# Brew Ratios Mr Boots2U



## salty dog (Jun 6, 2015)

Hi, can anyone help here? I have been following the excellent three articles by this gentleman on the subject of brew rations and at the end of the article dated 22-03-15 there is another article to follow called, "Changing the Brew Ratio - what will it do?"

Can anyone locate it for me please?

Thanks


----------



## Glenn (Jun 14, 2008)

Have you read this thread?

http://coffeeforums.co.uk/showthread.php?22879-Beginners-Reading-Weighing-Espresso-Brew-Ratios&highlight=Changing+Brew+Ratio


----------



## Mrboots2u (May 10, 2013)

Like many things in the last few months " real life " has intruded far too much.. I'm hoping to do a another article and a couple more projects over the summer that I want to involve forum members in .


----------



## salty dog (Jun 6, 2015)

Hi Glenn thanks, yes I have and I have printed it for easier reference - it was the 'trail' at the end that led me to ask the question.


----------



## salty dog (Jun 6, 2015)

Ahh!
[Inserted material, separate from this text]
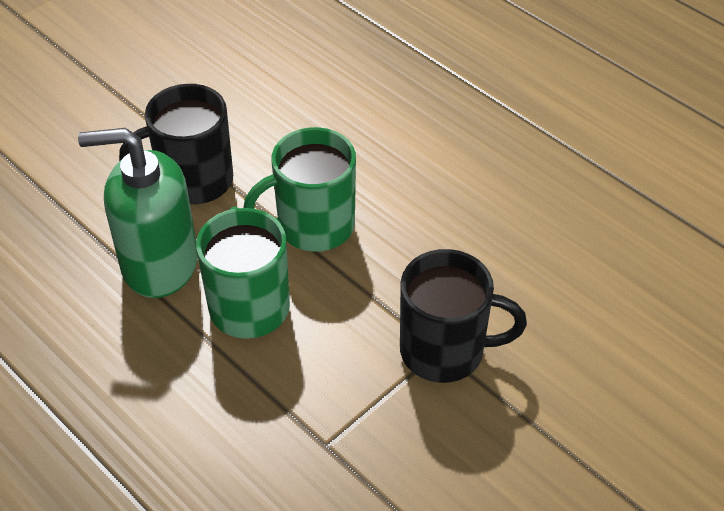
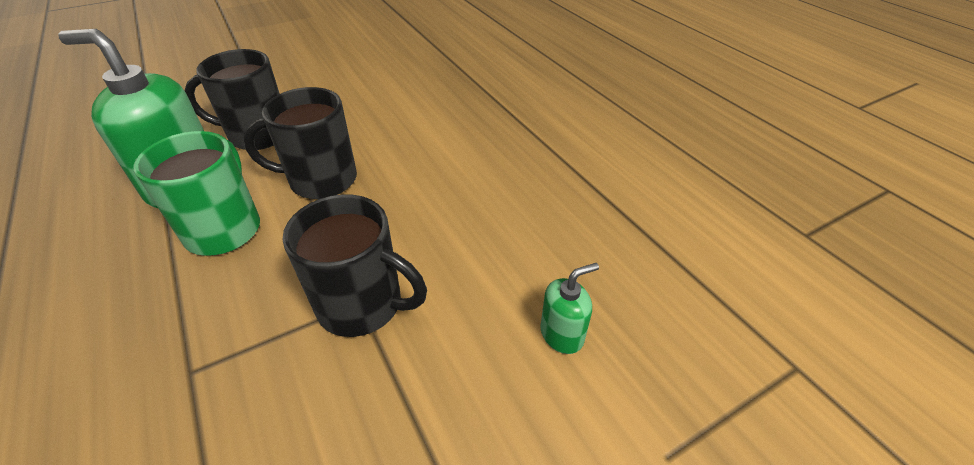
camera: 15 degrees right, 5 degrees down
green mug [243,127,356,252] -> black mug [243,87,357,199]
none -> green soap dispenser [540,263,599,354]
Thanks for that, I thought another trip to Specsavers was on the cards!


----------



## Mrboots2u (May 10, 2013)

This is worth a read

http://baristahustle.com/a-guide-to-the-espresso-extraction-tasting/


----------



## salty dog (Jun 6, 2015)

Ah yes! My son directed to this article. As you say, well worth a read.

Thanks for the help


----------



## Mrboots2u (May 10, 2013)

I'll be honest alot of the stuff I wanted to touch one MP has done way better than I could


----------